Civil Procedure Rule 21a allows a party to add three (3) days to any prescribed response period when service of the initial document is accomplished by mail or fax. But not necessarily, according to the El Paso Court of Appeals–at least not when another method of service is also used.
In Amaya v. Enriquez, Amaya filed her expert report in her medical malpractice suit against Dr. Enriquez. Amaya first served the report on counsel for Enriquez by fax. Later that day Amaya also served the report on counsel for Enriquez by hand-delivery. Taking advantage of his statutory right to object to Amaya’s report, Dr. Enriquez filed a motion to dismiss, objecting to the report. Dr. Enriquez’s objection was filed more than the 21 days allowed for by statute. He relied upon Civil Procedure Rule 21a to argue that he was entitled to an additional 3 days to his time period because Amaya had served the report on him by fax.

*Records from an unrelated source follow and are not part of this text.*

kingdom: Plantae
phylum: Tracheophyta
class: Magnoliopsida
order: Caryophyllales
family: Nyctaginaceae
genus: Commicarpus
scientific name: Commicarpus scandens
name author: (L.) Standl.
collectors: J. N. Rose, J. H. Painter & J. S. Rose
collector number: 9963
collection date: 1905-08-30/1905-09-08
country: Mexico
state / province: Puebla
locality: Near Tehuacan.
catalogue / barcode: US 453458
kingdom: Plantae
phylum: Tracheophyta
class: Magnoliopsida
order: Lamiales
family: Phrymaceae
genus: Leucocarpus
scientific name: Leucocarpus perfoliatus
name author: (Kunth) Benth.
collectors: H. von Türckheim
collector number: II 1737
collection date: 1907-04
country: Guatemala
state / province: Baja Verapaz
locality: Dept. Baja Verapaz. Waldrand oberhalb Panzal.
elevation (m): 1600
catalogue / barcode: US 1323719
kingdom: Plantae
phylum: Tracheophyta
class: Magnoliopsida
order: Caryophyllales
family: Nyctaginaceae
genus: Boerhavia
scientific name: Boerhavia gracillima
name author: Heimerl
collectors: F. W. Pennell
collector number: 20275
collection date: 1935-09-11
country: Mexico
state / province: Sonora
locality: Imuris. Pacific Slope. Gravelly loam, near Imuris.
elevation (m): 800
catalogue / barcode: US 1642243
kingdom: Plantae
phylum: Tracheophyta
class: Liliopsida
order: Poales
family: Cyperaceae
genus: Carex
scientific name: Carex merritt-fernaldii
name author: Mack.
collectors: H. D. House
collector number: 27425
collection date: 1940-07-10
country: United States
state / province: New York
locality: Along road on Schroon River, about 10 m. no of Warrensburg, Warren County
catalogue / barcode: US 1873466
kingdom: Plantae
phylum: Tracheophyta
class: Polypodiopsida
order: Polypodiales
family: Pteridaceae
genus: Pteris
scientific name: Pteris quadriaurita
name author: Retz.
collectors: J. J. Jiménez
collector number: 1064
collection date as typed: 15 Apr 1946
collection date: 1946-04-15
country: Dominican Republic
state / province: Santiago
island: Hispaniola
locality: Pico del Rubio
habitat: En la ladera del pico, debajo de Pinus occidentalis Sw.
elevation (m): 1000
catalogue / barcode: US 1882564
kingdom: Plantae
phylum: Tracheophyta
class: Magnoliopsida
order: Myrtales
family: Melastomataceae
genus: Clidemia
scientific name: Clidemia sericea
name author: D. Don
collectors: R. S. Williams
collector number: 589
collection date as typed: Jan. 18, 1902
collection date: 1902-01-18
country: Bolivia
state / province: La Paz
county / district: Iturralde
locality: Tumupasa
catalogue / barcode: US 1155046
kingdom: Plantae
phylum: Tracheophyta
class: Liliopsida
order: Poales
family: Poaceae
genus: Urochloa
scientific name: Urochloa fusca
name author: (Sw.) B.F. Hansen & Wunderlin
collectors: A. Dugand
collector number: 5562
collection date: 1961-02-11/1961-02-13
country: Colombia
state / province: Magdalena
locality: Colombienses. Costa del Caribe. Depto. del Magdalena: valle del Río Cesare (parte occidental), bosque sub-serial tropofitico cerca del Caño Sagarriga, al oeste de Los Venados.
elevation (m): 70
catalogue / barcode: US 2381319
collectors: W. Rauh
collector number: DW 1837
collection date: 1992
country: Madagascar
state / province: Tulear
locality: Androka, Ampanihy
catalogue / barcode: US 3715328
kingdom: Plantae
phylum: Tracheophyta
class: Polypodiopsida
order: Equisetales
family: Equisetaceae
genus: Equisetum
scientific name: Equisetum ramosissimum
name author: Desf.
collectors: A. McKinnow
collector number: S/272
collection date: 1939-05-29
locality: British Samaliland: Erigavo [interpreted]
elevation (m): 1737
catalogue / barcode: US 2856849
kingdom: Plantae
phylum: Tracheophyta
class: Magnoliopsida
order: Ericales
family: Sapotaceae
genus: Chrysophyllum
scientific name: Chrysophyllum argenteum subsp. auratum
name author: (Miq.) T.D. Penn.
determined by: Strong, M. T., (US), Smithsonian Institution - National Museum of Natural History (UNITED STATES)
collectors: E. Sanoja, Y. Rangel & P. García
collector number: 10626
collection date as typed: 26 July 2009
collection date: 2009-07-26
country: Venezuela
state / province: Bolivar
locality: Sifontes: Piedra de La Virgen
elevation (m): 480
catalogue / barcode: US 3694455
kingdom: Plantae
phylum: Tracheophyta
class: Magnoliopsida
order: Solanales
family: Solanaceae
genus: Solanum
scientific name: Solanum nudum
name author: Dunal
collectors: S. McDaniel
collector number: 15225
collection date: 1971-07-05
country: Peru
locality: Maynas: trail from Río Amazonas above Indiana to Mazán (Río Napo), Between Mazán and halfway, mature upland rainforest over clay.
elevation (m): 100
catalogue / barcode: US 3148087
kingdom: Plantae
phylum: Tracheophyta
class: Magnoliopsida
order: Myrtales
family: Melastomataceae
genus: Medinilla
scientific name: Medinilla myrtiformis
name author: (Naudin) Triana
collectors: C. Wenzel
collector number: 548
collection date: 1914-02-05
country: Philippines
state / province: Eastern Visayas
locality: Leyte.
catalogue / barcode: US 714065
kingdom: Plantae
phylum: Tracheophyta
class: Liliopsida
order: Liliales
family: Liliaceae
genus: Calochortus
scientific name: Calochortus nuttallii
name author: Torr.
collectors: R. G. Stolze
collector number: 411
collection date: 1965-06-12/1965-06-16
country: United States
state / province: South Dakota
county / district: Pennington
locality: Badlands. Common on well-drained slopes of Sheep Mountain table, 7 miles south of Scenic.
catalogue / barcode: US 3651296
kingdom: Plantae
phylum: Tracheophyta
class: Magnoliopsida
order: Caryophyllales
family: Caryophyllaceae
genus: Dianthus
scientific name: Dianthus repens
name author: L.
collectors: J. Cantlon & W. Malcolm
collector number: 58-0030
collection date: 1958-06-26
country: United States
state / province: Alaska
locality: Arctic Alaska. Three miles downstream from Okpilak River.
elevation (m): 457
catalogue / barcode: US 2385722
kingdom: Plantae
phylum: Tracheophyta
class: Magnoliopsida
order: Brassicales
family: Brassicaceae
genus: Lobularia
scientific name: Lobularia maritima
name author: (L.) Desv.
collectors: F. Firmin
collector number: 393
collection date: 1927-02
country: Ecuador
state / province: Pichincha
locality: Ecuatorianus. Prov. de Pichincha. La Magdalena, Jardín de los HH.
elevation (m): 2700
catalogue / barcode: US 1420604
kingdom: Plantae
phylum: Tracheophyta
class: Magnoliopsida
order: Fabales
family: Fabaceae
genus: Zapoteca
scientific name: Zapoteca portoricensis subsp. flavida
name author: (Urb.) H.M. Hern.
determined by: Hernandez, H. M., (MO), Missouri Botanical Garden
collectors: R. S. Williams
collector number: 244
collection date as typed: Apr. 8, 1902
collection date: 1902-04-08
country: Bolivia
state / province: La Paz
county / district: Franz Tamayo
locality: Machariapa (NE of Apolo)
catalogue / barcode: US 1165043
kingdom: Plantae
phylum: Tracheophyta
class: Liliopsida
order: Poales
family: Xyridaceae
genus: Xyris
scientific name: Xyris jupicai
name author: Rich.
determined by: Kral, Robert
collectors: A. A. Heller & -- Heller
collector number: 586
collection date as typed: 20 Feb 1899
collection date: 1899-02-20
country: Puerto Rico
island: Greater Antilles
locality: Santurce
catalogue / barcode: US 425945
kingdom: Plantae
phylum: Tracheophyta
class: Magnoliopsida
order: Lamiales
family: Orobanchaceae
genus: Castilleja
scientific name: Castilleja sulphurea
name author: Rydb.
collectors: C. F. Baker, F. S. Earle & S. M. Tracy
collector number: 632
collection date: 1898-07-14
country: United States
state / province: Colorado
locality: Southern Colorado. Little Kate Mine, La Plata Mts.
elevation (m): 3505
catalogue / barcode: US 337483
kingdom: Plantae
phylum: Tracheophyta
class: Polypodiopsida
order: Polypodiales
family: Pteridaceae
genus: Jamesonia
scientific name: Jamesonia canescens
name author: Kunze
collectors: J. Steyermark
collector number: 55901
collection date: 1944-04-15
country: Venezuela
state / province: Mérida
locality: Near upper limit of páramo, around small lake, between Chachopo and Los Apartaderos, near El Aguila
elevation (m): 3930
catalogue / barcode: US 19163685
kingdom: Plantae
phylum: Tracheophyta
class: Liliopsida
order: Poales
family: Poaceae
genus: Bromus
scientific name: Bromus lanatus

The court of appeals rejected Dr. Enriquez’s argument, reasoning that the 3-day extension is provided only in connection with mail service and fax service and since Dr. Enriquez had also been served by hand-delivery, the court concluded "there is no logical reason to give the party an additional three days." The court then remanded the case to the trial court. The court’s opinion may be found at this link.
It is unclear whether Dr. Enriquez may have argued that he should be exempt from this judicially-crafted rule given that it was a case of first impression or whether he argued that the court of appeals should have chosen the longer period for response over the shorter to ensure the "just, fair, equitable and impartial adjudication of rights of litigants" protected by Civil Procedure Rule 1.